JOB ITEM: Word for word, restate the entries below from their first line through the line that contains "the 32c3 network".

MATERIALS PROVIDED:
------------

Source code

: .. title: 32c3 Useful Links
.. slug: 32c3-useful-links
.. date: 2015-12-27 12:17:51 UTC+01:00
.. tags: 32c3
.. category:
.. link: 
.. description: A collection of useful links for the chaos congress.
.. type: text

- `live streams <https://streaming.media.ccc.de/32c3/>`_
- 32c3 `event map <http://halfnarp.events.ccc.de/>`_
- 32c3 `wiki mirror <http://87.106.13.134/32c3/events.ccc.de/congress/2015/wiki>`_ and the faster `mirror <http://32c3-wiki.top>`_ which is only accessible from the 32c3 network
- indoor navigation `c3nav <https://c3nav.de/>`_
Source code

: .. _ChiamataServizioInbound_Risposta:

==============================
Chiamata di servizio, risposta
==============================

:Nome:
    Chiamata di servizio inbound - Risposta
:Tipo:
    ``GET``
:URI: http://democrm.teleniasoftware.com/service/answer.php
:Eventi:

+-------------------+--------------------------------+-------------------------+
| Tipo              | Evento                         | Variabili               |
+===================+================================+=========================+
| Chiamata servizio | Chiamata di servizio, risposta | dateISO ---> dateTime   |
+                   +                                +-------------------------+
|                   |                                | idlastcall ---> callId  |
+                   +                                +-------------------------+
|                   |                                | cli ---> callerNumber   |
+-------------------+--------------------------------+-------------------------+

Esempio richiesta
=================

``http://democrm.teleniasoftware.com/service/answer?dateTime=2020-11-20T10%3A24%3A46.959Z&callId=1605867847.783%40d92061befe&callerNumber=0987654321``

------------

YOUR SOLUTION:
Source code

: .. title: 32c3 Useful Links
.. slug: 32c3-useful-links
.. date: 2015-12-27 12:17:51 UTC+01:00
.. tags: 32c3
.. category:
.. link: 
.. description: A collection of useful links for the chaos congress.
.. type: text

- `live streams <https://streaming.media.ccc.de/32c3/>`_
- 32c3 `event map <http://halfnarp.events.ccc.de/>`_
- 32c3 `wiki mirror <http://87.106.13.134/32c3/events.ccc.de/congress/2015/wiki>`_ and the faster `mirror <http://32c3-wiki.top>`_ which is only accessible from the 32c3 network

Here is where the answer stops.